Ich kann mich gut selbst motivieren (sonst hätte ich bis Dato bestimmt schon alles tausend mal geschmissen), unterhalte mich gerne und arbeite auch gerne im Team. Ist es denn so schwer einen Job zu finden der mir voll Spaß macht?

Studieren fällt flach. Ich hab kein Abi.

Noch eine neue Ausbildung fällt flach. Irgendwie muss ich mich nun mal finanzieren & noch eine Lehre ist nicht drin.

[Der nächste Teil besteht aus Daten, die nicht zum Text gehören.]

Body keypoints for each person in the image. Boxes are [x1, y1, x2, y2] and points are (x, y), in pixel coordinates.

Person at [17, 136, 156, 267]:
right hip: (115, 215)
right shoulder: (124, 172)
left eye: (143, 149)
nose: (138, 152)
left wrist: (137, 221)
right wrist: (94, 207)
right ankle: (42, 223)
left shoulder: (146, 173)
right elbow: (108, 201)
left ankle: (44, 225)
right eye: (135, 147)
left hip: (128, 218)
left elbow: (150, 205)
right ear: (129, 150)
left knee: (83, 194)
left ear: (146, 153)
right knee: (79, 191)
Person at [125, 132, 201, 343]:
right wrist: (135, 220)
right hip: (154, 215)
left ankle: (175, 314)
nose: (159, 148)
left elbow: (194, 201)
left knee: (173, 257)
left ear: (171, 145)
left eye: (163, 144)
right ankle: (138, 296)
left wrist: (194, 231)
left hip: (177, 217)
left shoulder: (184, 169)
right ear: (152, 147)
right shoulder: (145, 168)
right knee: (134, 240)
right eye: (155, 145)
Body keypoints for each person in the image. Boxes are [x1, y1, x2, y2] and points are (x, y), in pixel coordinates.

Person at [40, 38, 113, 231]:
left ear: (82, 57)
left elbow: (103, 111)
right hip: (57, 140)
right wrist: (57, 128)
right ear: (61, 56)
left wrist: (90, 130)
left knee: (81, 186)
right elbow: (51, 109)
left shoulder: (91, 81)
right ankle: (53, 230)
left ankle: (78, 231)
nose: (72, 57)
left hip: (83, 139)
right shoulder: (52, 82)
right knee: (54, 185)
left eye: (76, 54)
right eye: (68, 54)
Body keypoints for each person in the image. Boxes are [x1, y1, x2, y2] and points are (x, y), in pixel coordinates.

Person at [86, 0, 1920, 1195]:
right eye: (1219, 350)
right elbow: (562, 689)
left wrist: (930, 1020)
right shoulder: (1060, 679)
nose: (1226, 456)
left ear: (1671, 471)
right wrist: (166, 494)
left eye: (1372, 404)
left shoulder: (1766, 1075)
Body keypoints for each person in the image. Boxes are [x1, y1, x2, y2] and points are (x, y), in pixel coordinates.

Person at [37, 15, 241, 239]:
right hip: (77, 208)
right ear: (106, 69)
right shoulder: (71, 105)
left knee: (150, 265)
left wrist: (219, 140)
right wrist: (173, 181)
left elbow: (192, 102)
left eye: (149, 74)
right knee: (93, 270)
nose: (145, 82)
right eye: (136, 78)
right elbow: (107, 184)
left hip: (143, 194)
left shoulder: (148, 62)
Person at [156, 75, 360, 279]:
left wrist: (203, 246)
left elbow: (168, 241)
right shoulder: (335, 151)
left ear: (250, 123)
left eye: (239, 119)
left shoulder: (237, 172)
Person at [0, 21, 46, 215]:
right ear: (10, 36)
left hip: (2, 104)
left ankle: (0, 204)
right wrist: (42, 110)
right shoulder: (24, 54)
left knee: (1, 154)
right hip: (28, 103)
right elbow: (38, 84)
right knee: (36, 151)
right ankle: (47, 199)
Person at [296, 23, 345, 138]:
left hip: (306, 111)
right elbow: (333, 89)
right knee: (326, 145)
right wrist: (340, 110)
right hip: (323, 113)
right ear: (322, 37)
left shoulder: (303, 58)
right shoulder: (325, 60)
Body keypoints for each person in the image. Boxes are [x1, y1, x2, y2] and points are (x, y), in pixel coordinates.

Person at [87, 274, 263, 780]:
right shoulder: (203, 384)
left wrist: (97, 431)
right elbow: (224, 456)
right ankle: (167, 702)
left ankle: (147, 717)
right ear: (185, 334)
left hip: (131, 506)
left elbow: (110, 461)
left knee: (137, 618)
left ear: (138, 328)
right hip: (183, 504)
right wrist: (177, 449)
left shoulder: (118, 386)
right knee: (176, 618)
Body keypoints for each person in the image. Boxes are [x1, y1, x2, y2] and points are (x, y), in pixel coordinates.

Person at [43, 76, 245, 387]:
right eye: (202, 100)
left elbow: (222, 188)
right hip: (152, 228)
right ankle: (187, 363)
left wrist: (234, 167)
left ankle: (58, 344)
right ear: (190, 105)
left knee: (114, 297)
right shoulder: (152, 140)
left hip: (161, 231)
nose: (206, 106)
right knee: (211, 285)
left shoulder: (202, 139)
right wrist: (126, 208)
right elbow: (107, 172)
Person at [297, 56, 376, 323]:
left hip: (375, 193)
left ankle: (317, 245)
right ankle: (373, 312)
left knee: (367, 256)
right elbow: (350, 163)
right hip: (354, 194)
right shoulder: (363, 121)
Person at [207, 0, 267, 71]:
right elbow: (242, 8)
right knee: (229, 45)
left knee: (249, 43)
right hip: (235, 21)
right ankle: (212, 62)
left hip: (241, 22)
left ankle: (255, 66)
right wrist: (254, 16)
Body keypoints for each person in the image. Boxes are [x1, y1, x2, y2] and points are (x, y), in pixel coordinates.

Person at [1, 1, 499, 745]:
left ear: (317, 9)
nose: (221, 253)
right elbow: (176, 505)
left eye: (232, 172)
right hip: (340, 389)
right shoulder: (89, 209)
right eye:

Stellt ihr euch auch diese Fragen?

Mein Freund sagt mir, dass ich nicht jedes Jahr meine Arbeitsstelle wechseln kann, nur weil es mir nicht mehr gefällt… andere wären Froh in meiner Position zu sein. Muss man sich daran messen, dass es Menschen gibt die Arbeitslos sind und gerne meinen Job hätten? Ich weiß nicht ..

Zu oft höre ich einfach „Bewerb dich blind …“ aber WIESO? Ich weiß doch gar nicht wohin es mich treibt … was ich will.

Wie soll ich mir darüber im Klaren werden?

Das Leben ist ein Labyrinth mit vielen ungelösten Rätseln.

Stimmt ihr mir in dem Punkt zu :D?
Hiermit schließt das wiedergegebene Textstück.